Set a schedule and try the best you can to stick to it. Sure, some deadlines occasionally pop up or maybe something that urgently needs your attention, but make sure these are few and far between moments. If you decide that after 5 p.m., you are switching to mom and wife mode, do it. Hold yourself accountable just as you would to get to work on time. We all know, even when it is hard, that those under our roof are the number one priority. If you work hard in your career, colleagues should understand and appreciate that, too. If not, it may be time to re-evaluate your career. Put the phone in a basket and step away; any issues that occur between now and the next working day most likely can wait.

Give others timeframes.

So you know you do not want to be spending the evening reading emails or taking on extra projects. Make sure to voice this to others. In my case, I make sure to let students know that when they send me an email they can expect a reply within 24 to no more than 48 hours (weekends not included in this timeframe). I tell them if it is more urgent than this, they may call me but to please be respectful concerning the hours they do call. Generally, nothing warrants a call at 10 p.m. I always make sure to have reasonable availability but also set some healthy boundaries. Most people are respectful of this when expectations are made clear.

Keep a time log.

Are you a salaried worker but now you feel you are putting in a lot of overtime? Start keeping a time log of your work habits. Responding to emails, staying up late or getting up to start early… these are easy traps to fall into when working from home.
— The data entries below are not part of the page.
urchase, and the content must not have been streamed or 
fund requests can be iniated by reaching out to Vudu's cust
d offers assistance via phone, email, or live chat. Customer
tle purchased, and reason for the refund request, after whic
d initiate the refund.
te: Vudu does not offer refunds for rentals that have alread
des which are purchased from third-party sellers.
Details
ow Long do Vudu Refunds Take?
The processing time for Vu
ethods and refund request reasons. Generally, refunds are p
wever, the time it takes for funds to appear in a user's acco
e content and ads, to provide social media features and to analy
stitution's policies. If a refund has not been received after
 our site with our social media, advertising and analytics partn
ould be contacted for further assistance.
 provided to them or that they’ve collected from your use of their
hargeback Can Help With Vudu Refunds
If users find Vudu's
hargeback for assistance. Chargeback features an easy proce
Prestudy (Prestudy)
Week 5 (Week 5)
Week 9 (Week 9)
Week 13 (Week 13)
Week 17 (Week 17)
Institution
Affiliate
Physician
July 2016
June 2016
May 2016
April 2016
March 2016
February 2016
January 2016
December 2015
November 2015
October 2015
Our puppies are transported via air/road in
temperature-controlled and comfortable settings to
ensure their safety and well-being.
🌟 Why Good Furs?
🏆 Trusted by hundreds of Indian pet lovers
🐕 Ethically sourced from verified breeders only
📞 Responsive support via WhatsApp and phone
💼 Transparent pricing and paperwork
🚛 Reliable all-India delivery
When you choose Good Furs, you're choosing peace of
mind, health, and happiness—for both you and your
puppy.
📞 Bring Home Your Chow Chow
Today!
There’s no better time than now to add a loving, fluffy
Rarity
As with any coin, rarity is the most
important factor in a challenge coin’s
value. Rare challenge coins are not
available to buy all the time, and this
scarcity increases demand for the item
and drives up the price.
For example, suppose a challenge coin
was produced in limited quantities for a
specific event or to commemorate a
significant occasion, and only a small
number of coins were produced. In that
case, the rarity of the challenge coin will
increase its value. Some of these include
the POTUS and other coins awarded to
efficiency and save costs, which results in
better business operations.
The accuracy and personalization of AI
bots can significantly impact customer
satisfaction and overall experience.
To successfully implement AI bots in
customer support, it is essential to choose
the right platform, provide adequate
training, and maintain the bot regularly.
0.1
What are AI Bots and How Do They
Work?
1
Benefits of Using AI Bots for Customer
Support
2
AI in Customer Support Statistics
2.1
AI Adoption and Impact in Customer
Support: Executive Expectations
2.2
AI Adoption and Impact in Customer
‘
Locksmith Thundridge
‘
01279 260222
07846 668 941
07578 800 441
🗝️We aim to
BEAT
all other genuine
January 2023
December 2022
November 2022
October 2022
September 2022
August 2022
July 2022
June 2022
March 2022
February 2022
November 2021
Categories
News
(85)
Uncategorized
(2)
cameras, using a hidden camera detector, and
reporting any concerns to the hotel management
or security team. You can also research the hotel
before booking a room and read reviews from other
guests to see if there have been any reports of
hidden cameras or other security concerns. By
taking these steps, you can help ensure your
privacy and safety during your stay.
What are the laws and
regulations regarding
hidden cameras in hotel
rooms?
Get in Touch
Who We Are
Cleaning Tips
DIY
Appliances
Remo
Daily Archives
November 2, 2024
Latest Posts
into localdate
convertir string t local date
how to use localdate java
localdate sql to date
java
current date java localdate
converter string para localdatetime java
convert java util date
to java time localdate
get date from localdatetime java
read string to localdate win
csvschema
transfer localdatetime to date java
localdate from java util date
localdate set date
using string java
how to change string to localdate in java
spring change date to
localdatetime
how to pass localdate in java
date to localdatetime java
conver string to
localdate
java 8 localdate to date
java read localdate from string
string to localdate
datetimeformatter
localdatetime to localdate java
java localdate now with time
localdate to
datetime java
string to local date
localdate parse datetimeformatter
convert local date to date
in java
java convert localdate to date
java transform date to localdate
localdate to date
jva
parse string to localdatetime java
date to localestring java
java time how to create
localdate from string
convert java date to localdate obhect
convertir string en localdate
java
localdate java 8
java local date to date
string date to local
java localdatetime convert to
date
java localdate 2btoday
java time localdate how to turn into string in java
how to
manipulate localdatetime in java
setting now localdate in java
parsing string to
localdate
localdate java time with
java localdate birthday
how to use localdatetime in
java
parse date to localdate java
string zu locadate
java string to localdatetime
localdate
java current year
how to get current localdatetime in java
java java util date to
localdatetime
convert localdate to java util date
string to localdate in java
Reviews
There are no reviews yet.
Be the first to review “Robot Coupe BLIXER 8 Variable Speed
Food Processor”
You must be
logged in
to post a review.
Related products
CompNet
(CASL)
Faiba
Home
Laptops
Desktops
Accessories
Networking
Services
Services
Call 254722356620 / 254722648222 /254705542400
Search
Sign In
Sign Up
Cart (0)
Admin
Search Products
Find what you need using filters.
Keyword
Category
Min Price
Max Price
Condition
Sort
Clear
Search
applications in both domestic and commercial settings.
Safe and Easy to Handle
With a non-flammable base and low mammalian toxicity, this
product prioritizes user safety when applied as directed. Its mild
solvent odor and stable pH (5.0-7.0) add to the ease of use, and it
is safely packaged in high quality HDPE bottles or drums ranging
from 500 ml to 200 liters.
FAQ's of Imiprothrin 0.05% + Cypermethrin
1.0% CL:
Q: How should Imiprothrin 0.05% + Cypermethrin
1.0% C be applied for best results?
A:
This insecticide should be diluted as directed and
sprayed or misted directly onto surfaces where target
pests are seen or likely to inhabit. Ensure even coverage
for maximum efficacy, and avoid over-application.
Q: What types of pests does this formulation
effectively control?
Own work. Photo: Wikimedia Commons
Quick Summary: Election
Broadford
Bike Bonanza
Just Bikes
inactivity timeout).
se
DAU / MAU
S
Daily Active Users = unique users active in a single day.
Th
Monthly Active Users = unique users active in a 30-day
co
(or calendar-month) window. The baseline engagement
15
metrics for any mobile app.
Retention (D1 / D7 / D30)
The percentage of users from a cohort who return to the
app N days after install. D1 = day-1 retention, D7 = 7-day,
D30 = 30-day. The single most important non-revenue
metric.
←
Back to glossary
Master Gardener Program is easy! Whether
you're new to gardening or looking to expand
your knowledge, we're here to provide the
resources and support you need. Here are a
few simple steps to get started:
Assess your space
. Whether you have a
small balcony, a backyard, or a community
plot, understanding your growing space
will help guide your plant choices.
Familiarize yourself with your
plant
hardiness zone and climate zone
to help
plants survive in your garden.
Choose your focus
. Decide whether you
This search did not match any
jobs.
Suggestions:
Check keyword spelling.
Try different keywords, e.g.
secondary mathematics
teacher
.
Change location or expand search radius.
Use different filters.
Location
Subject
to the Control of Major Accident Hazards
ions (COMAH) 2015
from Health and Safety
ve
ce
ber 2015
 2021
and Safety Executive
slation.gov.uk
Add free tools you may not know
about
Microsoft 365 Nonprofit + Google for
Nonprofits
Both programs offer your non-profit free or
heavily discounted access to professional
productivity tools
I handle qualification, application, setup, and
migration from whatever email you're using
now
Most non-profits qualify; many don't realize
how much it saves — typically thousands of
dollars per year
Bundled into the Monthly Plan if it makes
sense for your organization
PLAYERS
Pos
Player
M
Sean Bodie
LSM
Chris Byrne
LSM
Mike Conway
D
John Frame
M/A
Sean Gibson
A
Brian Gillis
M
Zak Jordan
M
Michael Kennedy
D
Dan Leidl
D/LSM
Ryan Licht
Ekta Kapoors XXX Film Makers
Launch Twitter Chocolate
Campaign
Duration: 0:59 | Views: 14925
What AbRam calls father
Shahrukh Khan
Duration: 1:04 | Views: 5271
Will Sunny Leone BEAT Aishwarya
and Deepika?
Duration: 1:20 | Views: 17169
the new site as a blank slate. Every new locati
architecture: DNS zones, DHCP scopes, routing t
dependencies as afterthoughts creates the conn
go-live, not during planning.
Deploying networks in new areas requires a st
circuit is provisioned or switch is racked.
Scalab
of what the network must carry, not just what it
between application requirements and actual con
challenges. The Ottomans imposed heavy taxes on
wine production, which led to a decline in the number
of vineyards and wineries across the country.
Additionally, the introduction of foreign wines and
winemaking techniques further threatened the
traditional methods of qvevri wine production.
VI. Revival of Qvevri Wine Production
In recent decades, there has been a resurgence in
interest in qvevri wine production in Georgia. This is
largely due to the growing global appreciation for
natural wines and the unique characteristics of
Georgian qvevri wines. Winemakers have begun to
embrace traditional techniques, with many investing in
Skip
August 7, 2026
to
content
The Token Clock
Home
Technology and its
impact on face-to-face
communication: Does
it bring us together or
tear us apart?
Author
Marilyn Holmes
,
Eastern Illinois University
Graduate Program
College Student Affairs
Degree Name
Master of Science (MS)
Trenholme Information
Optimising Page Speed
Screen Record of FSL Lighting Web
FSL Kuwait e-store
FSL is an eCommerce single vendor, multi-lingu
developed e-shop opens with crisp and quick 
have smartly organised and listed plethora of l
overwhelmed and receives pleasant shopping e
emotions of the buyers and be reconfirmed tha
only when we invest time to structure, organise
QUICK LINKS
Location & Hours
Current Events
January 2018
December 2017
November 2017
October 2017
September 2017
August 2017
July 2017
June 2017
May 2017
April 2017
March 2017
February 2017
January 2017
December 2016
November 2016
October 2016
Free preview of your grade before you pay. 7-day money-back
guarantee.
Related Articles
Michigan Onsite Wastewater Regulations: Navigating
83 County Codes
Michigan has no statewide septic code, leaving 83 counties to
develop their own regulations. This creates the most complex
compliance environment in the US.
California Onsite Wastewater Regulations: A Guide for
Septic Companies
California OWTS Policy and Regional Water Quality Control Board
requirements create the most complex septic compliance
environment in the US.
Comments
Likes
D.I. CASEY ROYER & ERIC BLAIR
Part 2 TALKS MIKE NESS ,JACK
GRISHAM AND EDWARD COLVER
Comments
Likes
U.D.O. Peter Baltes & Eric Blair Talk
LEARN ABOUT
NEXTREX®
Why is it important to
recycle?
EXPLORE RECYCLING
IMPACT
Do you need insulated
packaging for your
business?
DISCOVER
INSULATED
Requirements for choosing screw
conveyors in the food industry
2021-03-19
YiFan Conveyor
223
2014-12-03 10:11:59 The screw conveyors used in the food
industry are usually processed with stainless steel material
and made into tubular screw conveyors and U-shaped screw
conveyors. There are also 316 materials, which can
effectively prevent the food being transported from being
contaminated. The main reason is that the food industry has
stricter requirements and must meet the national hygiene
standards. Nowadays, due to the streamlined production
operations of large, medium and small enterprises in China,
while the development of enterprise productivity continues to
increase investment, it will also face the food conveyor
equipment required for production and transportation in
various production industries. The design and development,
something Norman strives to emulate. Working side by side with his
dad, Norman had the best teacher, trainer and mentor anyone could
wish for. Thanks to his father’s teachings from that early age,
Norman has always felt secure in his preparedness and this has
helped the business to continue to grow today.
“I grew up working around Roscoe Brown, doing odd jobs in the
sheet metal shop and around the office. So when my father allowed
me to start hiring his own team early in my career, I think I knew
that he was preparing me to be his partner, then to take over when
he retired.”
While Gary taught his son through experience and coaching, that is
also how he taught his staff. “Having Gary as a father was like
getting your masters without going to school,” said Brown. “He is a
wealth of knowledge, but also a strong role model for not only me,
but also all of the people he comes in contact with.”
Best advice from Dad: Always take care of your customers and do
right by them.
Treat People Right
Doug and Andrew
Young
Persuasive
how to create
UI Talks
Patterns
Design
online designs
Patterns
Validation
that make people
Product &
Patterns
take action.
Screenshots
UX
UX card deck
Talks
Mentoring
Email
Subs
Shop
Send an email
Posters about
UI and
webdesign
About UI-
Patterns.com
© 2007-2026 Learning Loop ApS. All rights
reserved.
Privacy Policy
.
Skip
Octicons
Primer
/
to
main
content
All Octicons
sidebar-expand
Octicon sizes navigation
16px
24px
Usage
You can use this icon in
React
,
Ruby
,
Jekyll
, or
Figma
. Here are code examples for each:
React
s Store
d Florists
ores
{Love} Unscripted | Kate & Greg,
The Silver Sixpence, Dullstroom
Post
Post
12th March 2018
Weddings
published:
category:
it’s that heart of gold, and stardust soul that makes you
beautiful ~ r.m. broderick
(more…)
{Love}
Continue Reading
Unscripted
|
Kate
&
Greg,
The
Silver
Do you feel there has been an increase in meetings on top of the same expected work? I know during this difficult time many are thankful to have a job and do not want to rock the boat. But we must remember, it’s a slippery slope and often the more you give, the more that’s expected of you. This is not to say to not put in your full effort or seek enjoyment of your career, but to simply know your worth and advocate when your mental health is declining and you are losing a good work-life balance.

Take breaks.

Do not forget to take breaks! I have listened to friends talk about working from sun up to sun down in their homes without stopping to step outside and get some fresh air. Take a break, take a step back. Make sure you are not being scheduled in meetings when you should be grabbing lunch. Working from home should not equate to eating your lunch at your computer. Walk away for a break. I know many of us struggled with this prior to covid. I see you, healthcare workers (and many other hard-working folks)!

Be assertive.

You can be assertive without being rude or disrespectful. You are simply advocating for yourself. Find the courage to have those difficult conversations if you feel the workload is compromising your mental health. If you are respectful and make it known that you want to give it your all, but need some flexibility during these times of working from home, schooling from home, or working in a public environment during a pandemic, there should be some level of understanding with your place of work. I know not all are understanding, this is when you self reflect and come up with a plan that will at least let you set some boundaries.

Implement self-care.

I know we are all stressed out, and the term “self-care” is pretty loose anymore. I mean, if a momma gets to take a shower, it’s considered self-care and a luxury versus a basic need. BUT we do need to make sure we are taking the time to take care of ourselves. Take your vitamins, drink plenty of water, take a nice warm bubble bath, read a book, or just try to get a moment of alone time to meditate. Whatever works for you, fight to get it. Because you have earned every moment of it.

Whatever you do during this time, take care of yourself and your family. It is a difficult time for many, so be kind to yourself.